(Page-level text extractions)
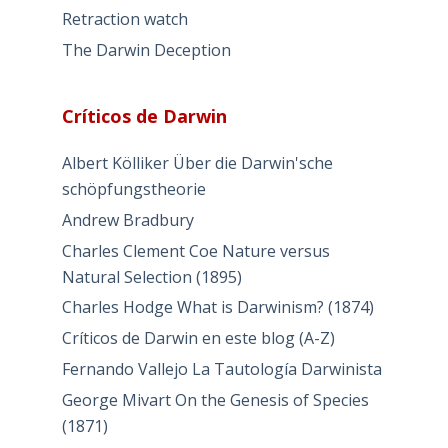
Retraction watch
The Darwin Deception
Críticos de Darwin
Albert Kölliker Über die Darwin'sche
schöpfungstheorie
Andrew Bradbury
Charles Clement Coe Nature versus
Natural Selection (1895)
Charles Hodge What is Darwinism? (1874)
Críticos de Darwin en este blog (A-Z)
Fernando Vallejo La Tautología Darwinista
George Mivart On the Genesis of Species
(1871)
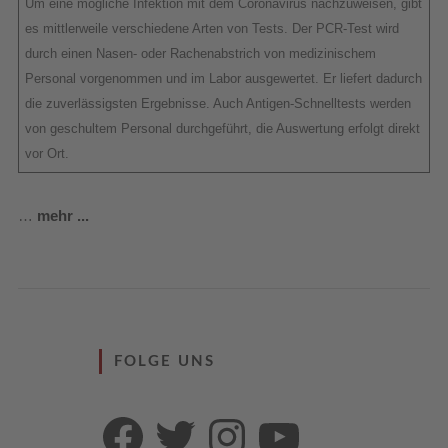
Um eine mögliche Infektion mit dem Coronavirus nachzuweisen, gibt
es mittlerweile verschiedene Arten von Tests. Der PCR-Test wird
durch einen Nasen- oder Rachenabstrich von medizinischem
Personal vorgenommen und im Labor ausgewertet. Er liefert dadurch
die zuverlässigsten Ergebnisse. Auch Antigen-Schnelltests werden
von geschultem Personal durchgeführt, die Auswertung erfolgt direkt
vor Ort.
…
mehr ...
FOLGE UNS
Facebook
Twitter
Instagram
YouTube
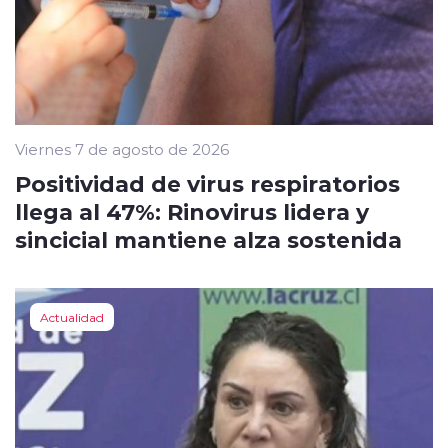
Viernes 7 de agosto de 2026
Positividad de virus respiratorios
llega al 47%: Rinovirus lidera y
sincicial mantiene alza sostenida
Actualidad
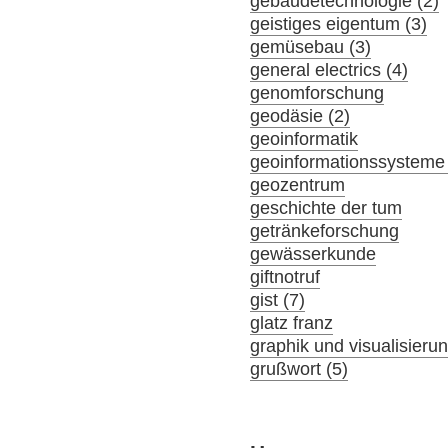
gebäudetechnologie (2)
geistiges eigentum (3)
gemüsebau (3)
general electrics (4)
genomforschung
geodäsie (2)
geoinformatik
geoinformationssysteme 
geozentrum
geschichte der tum
getränkeforschung
gewässerkunde
giftnotruf
gist (7)
glatz franz
graphik und visualisieru
grußwort (5)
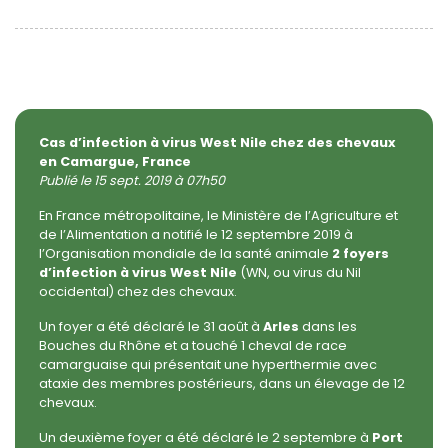
Cas d’infection à virus West Nile chez des chevaux
en Camargue, France
Publié le 15 sept. 2019 à 07h50
En France métropolitaine, le Ministère de l’Agriculture et
de l’Alimentation a notifié le 12 septembre 2019 à
l’Organisation mondiale de la santé animale
2 foyers
d’infection à virus West Nile
(WN, ou virus du Nil
occidental) chez des chevaux.
Un foyer a été déclaré le 31 août à
Arles
dans les
Bouches du Rhône et a touché 1 cheval de race
camarguaise qui présentait une hyperthermie avec
ataxie des membres postérieurs, dans un élevage de 12
chevaux.
Un deuxième foyer a été déclaré le 2 septembre à
Port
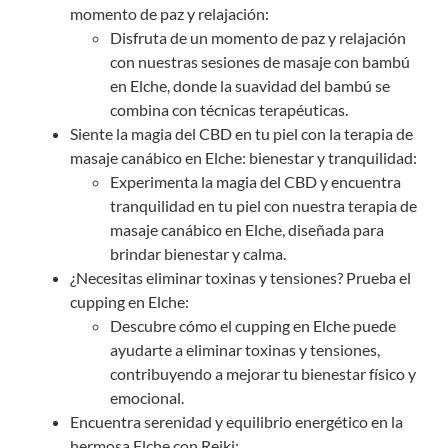
momento de paz y relajación:
Disfruta de un momento de paz y relajación
con nuestras sesiones de masaje con bambú
en Elche, donde la suavidad del bambú se
combina con técnicas terapéuticas.
Siente la magia del CBD en tu piel con la terapia de
masaje canábico en Elche: bienestar y tranquilidad:
Experimenta la magia del CBD y encuentra
tranquilidad en tu piel con nuestra terapia de
masaje canábico en Elche, diseñada para
brindar bienestar y calma.
¿Necesitas eliminar toxinas y tensiones? Prueba el
cupping
en Elche:
Descubre cómo el cupping en Elche puede
ayudarte a eliminar toxinas y tensiones,
contribuyendo a mejorar tu bienestar físico y
emocional.
Encuentra serenidad y equilibrio energético en la
hermosa Elche con Reiki:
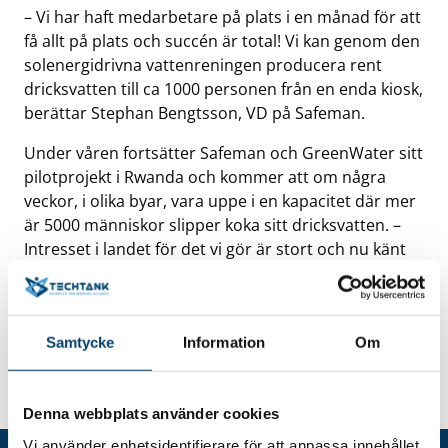
– Vi har haft medarbetare på plats i en månad för att
få allt på plats och succén är total! Vi kan genom den
solenergidrivna vattenreningen producera rent
dricksvatten till ca 1000 personen från en enda kiosk,
berättar Stephan Bengtsson, VD på Safeman.
Under våren fortsätter Safeman och GreenWater sitt
pilotprojekt i Rwanda och kommer att om några
veckor, i olika byar, vara uppe i en kapacitet där mer
är 5000 människor slipper koka sitt dricksvatten. –
Intresset i landet för det vi gör är stort och nu känt
hela vägen upp till landets president. Flera länder i
Central- och Västafrika har visat stort intresse för vår
lösning på ett stort och vardagsnära problem i dessa
Samtycke
Information
Om
länder.
Mer information finns på GreenWaters webb >>
Denna webbplats använder cookies
Vi använder enhetsidentifierare för att anpassa innehållet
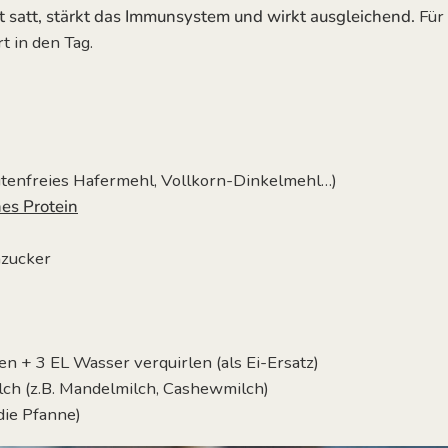
 satt, stärkt das Immunsystem und wirkt ausgleichend.
Für 
t in den Tag.
lutenfreies Hafermehl, Vollkorn-Dinkelmehl…)
es Protein
zucker
en + 3 EL Wasser verquirlen (als Ei-Ersatz)
ch (z.B. Mandelmilch, Cashewmilch)
die Pfanne)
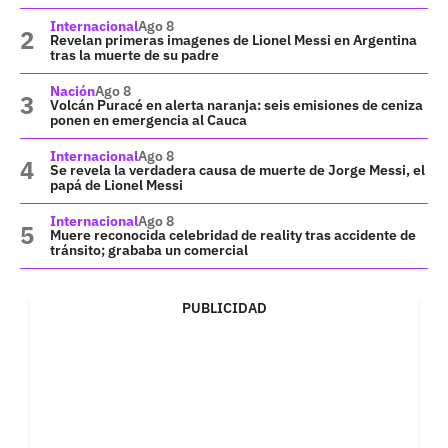
Internacional
Ago 8
Revelan primeras imagenes de Lionel Messi en Argentina
tras la muerte de su padre
Nación
Ago 8
Volcán Puracé en alerta naranja: seis emisiones de ceniza
ponen en emergencia al Cauca
Internacional
Ago 8
Se revela la verdadera causa de muerte de Jorge Messi, el
papá de Lionel Messi
Internacional
Ago 8
Muere reconocida celebridad de reality tras accidente de
tránsito; grababa un comercial
PUBLICIDAD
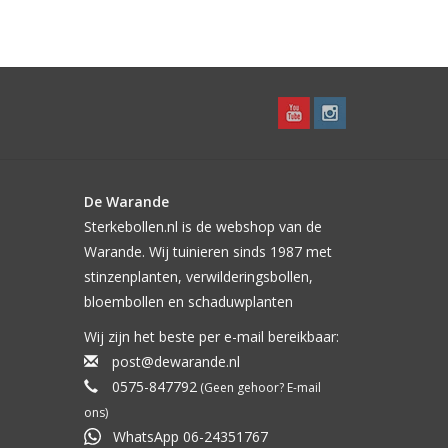
de knol ook beschermt tegen de vorst. Sommige
t blijft echter een risico want de dahlia is niet
m voldoende knollen zijn en er reeds een veilige
len dit risico wel genomen worden. Het scheelt
De Warande
Sterkebollen.nl is de webshop van de
Warande. Wij tuinieren sinds 1987 met
stinzenplanten, verwilderingsbollen,
bloembollen en schaduwplanten
Wij zijn het beste per e-mail bereikbaar:
post@dewarande.nl
0575-847792
(Geen gehoor? E-mail
ons)
WhatsApp 06-24351767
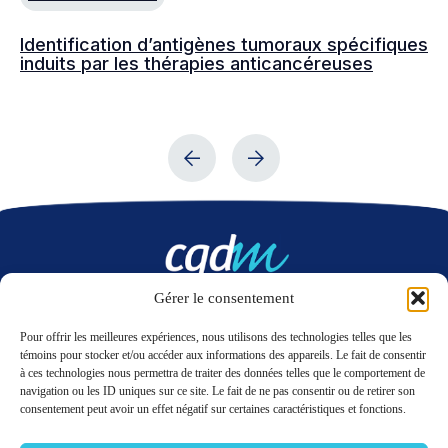
Identification d’antigènes tumoraux spécifiques
Dé
induits par les thérapies anticancéreuses
é
Gérer le consentement
Nous contacter
Pour offrir les meilleures expériences, nous utilisons des technologies telles que les
témoins pour stocker et/ou accéder aux informations des appareils. Le fait de consentir
à ces technologies nous permettra de traiter des données telles que le comportement de
LinkedIn
Twitter
navigation ou les ID uniques sur ce site. Le fait de ne pas consentir ou de retirer son
consentement peut avoir un effet négatif sur certaines caractéristiques et fonctions.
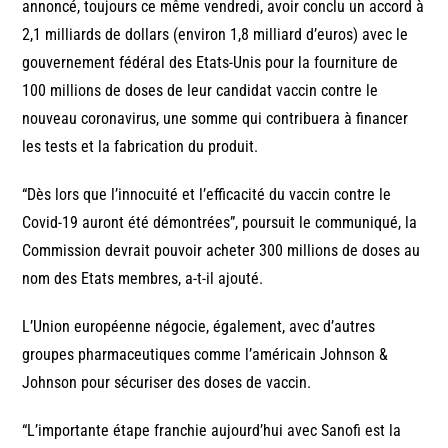
annoncé, toujours ce même vendredi, avoir conclu un accord à
2,1 milliards de dollars (environ 1,8 milliard d’euros) avec le
gouvernement fédéral des Etats-Unis pour la fourniture de
100 millions de doses de leur candidat vaccin contre le
nouveau coronavirus, une somme qui contribuera à financer
les tests et la fabrication du produit.
“Dès lors que l’innocuité et l’efficacité du vaccin contre le
Covid-19 auront été démontrées”, poursuit le communiqué, la
Commission devrait pouvoir acheter 300 millions de doses au
nom des Etats membres, a-t-il ajouté.
L’Union européenne négocie, également, avec d’autres
groupes pharmaceutiques comme l’américain Johnson &
Johnson pour sécuriser des doses de vaccin.
“L’importante étape franchie aujourd’hui avec Sanofi est la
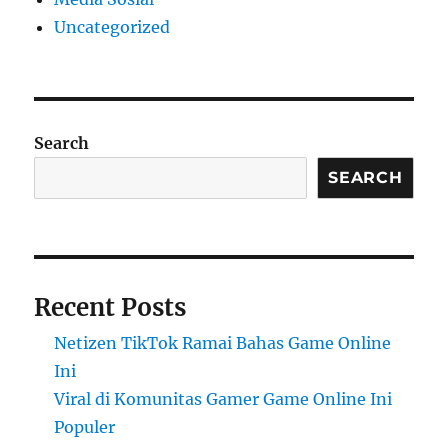
Uncategorized
Search
SEARCH
Recent Posts
Netizen TikTok Ramai Bahas Game Online
Ini
Viral di Komunitas Gamer Game Online Ini
Populer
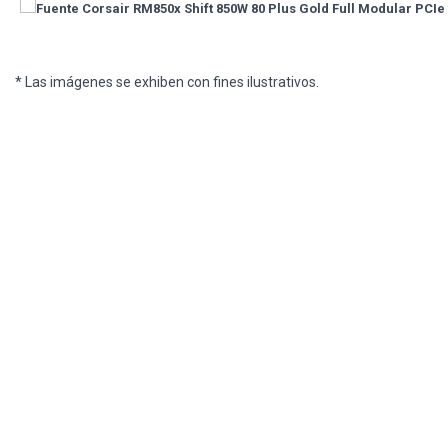
* Las imágenes se exhiben con fines ilustrativos.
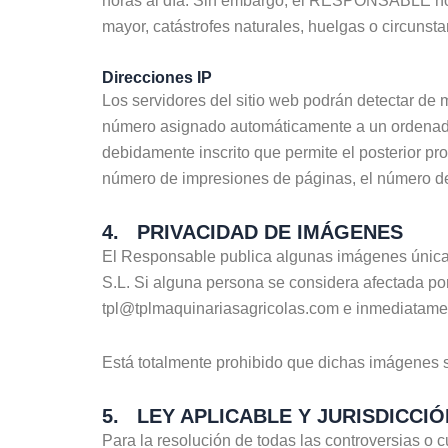
horas al día. Sin embargo, el RESPONSABLE no d
mayor, catástrofes naturales, huelgas o circuns
Direcciones IP
Los servidores del sitio web podrán detectar de 
número asignado automáticamente a un ordenador 
debidamente inscrito que permite el posterior pr
número de impresiones de páginas, el número de v
4. PRIVACIDAD DE IMÁGENES
El Responsable publica algunas imágenes única y
S.L. Si alguna persona se considera afectada por
tpl@tplmaquinariasagricolas.com e inmediatame
Está totalmente prohibido que dichas imágenes s
5. LEY APLICABLE Y JURISDICCIÓ
Para la resolución de todas las controversias o c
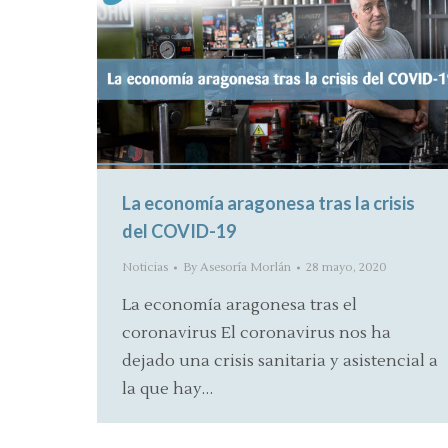
La economía aragonesa tras la crisis
del COVID-19
Noticias
By
Asesoría Morlán
28 mayo, 2020
La economía aragonesa tras el
coronavirus El coronavirus nos ha
dejado una crisis sanitaria y asistencial a
la que hay…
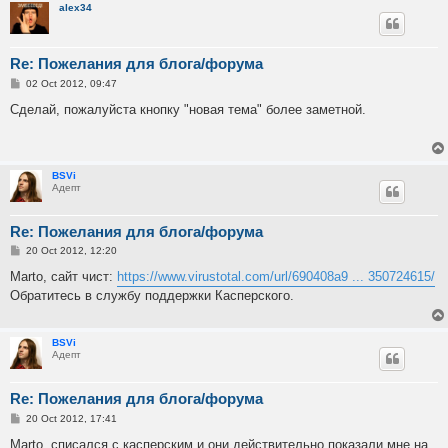
alex34
Re: Пожелания для блога/форума
P
02 Oct 2012, 09:47
o
s
Сделай, пожалуйста кнопку "новая тема" более заметной.
t
BSVi
Адепт
Re: Пожелания для блога/форума
P
20 Oct 2012, 12:20
o
s
Marto, сайт чист:
https://www.virustotal.com/url/690408a9 ... 350724615/
t
Обратитесь в службу поддержки Касперского.
BSVi
Адепт
Re: Пожелания для блога/форума
P
20 Oct 2012, 17:41
o
s
Marto, списался с касперским и они действительно показали мне на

__WORK REQUIRED__
Print exactly the lines from the first line of the records above through the line containing "Fernando Vallejo La Tautología Darwinista", both included, and leave the pictures out.

__FINISHED TASK__
Retraction watch
The Darwin Deception
Críticos de Darwin
Albert Kölliker Über die Darwin'sche
schöpfungstheorie
Andrew Bradbury
Charles Clement Coe Nature versus
Natural Selection (1895)
Charles Hodge What is Darwinism? (1874)
Críticos de Darwin en este blog (A-Z)
Fernando Vallejo La Tautología Darwinista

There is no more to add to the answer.